Directed by Malcolm D. Lee (“The Best Man,” “Barbershop: The Next Cut”), this latest girlfriends gone wild film centers on Ryan (Regina Hall), a poised, successful author who has written a book titled “You Can Have It All” and is happily/lucratively married to an ex-NFL player (Mike Colter). When she’s invited to speak at a New Orleans music festival celebrating black women, she decides to bring her college pals with her. There’s Sasha (Queen Latifah), a journalist with a celebrity gossip website; Dina (Tiffany Haddish), a fiercely loyal wild child; and Lisa (Jada Pinkett Smith), a divorced single mother. Together, they make up the legendary Flossy Posse.
Chaos predictably ensues. Absinthe is involved at one point. So are lamps and grapefruits. There is a dance-off and a catfight (speaking of stereotypes). There is debauchery and black girl magic all around, and the four women truly seem like best friends.

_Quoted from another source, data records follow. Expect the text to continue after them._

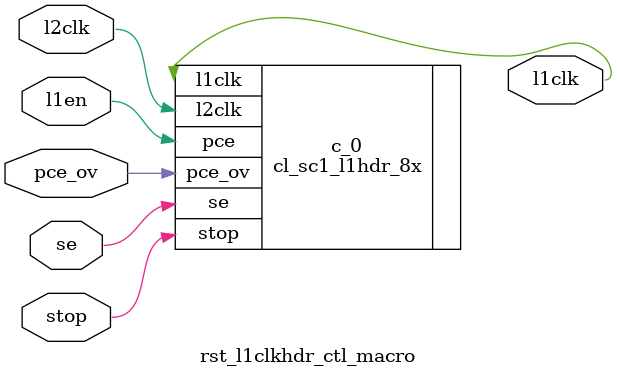
<source format=v>
module rst_l1clkhdr_ctl_macro (
  l2clk, 
  l1en, 
  pce_ov, 
  stop, 
  se, 
  l1clk);


  input l2clk;
  input l1en;
  input pce_ov;
  input stop;
  input se;
  output l1clk;



 

cl_sc1_l1hdr_8x c_0 (


   .l2clk(l2clk),
   .pce(l1en),
   .l1clk(l1clk),
  .se(se),
  .pce_ov(pce_ov),
  .stop(stop)
);



endmodule


</source>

But not everything is fun and frivolity. Ryan’s husband is cheating on her with an Instagram model. Sasha is broke. There’s an unresolved beef between the girlfriends, along with a surprising number of heartwarming moments.
There’s also one scene that skillfully captures black feminism. Before appearing at the festival, Ryan has a gentle conversation with her white agent, Liz (Kate Walsh), about using colloquialisms that she “probably looked up on UrbanDictionary.com.” Liz completely misses the point, of course, but the inclusion of a moment that many black women experience repeatedly feels nothing short of revolutionary.
“Girls Trip” is a hilarious reminder that we all need a Flossy Posse to make us laugh until our sides ache and give it to us straight when no one else will. Black girl magic, indeed.
Directed by Malcolm D. Lee. Written by Kenya Barris, Karen McCullah, Erica Rivinoja, and Tracy Oliver. Starring Regina Hall, Queen Latifah, Tiffany Haddish, Jada Pinkett Smith, Mike Colter. At Boston Common, Fenway, suburbs. 122 minutes. R (sexual content, nudity, language).